Backup your hard drive so you don’t loose all your precious files. Your photos are what you will miss most. I’ve had it happen to me years ago.
An example comes to mind, recently I had a customer who brought a laptop in for a failed hard drive. Usually when someone tells me “the big box store said i need a new hard drive” I tend to do my own checks. Because on more than one occasion I’ve had perfectly good hard drives that “needed to be replaced” due to a corrupt windows installation. 9/10 times its not a bad hard drive.
So this one customer said it was making awful scratching noises so I didn’t want to mess around too much. I went into the hard drive and started backing up everything i possibly could before the HD failed completely. I managed to save the clients music, photos, documents etc. They were extremely happy considering they thought they were GONE FOREVER.
Once I got the computer back up and running (with a brand new hard drive) all their files put back onto the computer, I asked if they wanted me to setup a backup plan for them.

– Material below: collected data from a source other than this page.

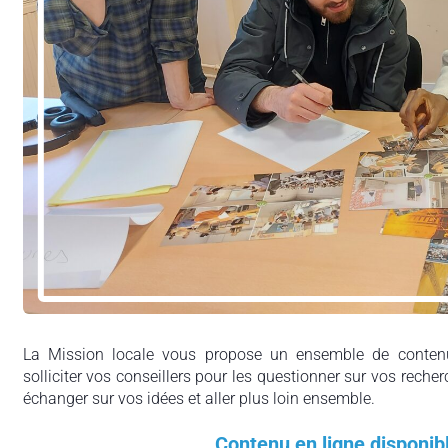
La Mission locale vous propose un ensemble de contenu
solliciter vos conseillers pour les questionner sur vos recher
échanger sur vos idées et aller plus loin ensemble.
Contenu en ligne disponib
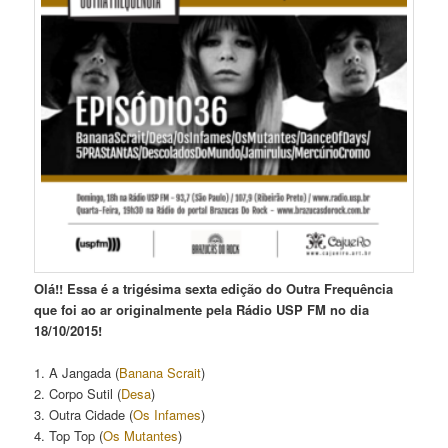
Olá!! Essa é a trigésima sexta edição do Outra Frequência
que foi ao ar originalmente pela Rádio USP FM no dia
18/10/2015!
1. A Jangada (
Banana Scrait
)
2. Corpo Sutil (
Desa
)
3. Outra Cidade (
Os Infames
)
4. Top Top (
Os Mutantes
)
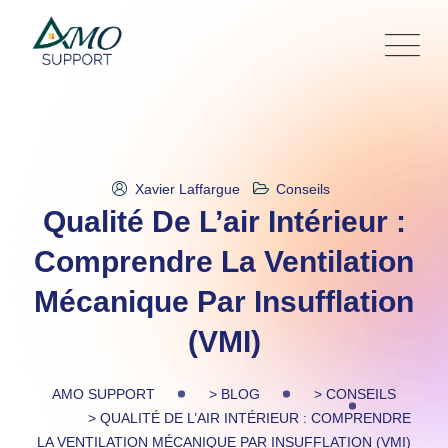
Skip
to
content
Xavier Laffargue
Conseils
Qualité De L’air Intérieur :
Comprendre La Ventilation
Mécanique Par Insufflation
(VMI)
AMO SUPPORT
>
BLOG
>
CONSEILS
>
QUALITÉ DE L’AIR INTÉRIEUR : COMPRENDRE
LA VENTILATION MÉCANIQUE PAR INSUFFLATION (VMI)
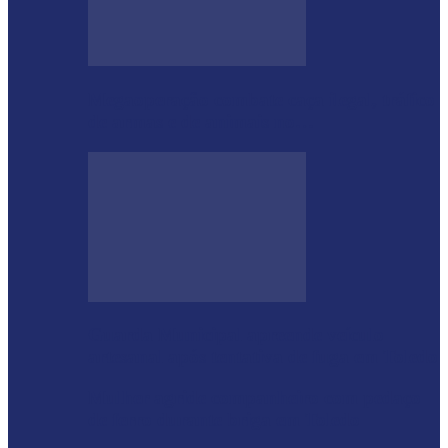
Megaoperação combate caça ilegal, tráfico
de armas e de animais no…
Guarda Municipal apreende veículo
artesanal após tentativa de fuga em Toledo
Mulher agride companheiro com pedaço
de ferro durante briga em Toledo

I have my favorites for data backup, but there are many choices out there for scheduling a backup of your important files. There are also ways to completely copy your entire hard drive as an image if you don’t want to loose anything. However for most personal computer users saving their “user” folder is sufficient.
Backing up to another physical hard drive is almost mandatory, if you save to the same hard drive (even a new partition) you risk loosing that data when / if your hard drive fails again.
So where do you backup all your data to?
It’s highly recommended to grab yourself a nice portable hard drive, or save to a network location. And setup your favorite backup software to save your files weekly, monthly, even daily if you prefer.
There are also ONLINE options available, because you need an internet connection to get your data back. Online backup will save your butt in case of a fire or loss of the onsite device, so you see there are pros and cons to both methods
Just one more note: Consider doing one main backup at first, then choose a software that will save only your changed files upon every future backup (incremental). This means, lets say you have 20 gigabytes to save, your first backup would be 20 GB, and your changed files could be a few hundred megabytes, so your second backup could be 2-300MB rather than 40.3 GB the second run, you see this can save a lot of time and space on the device.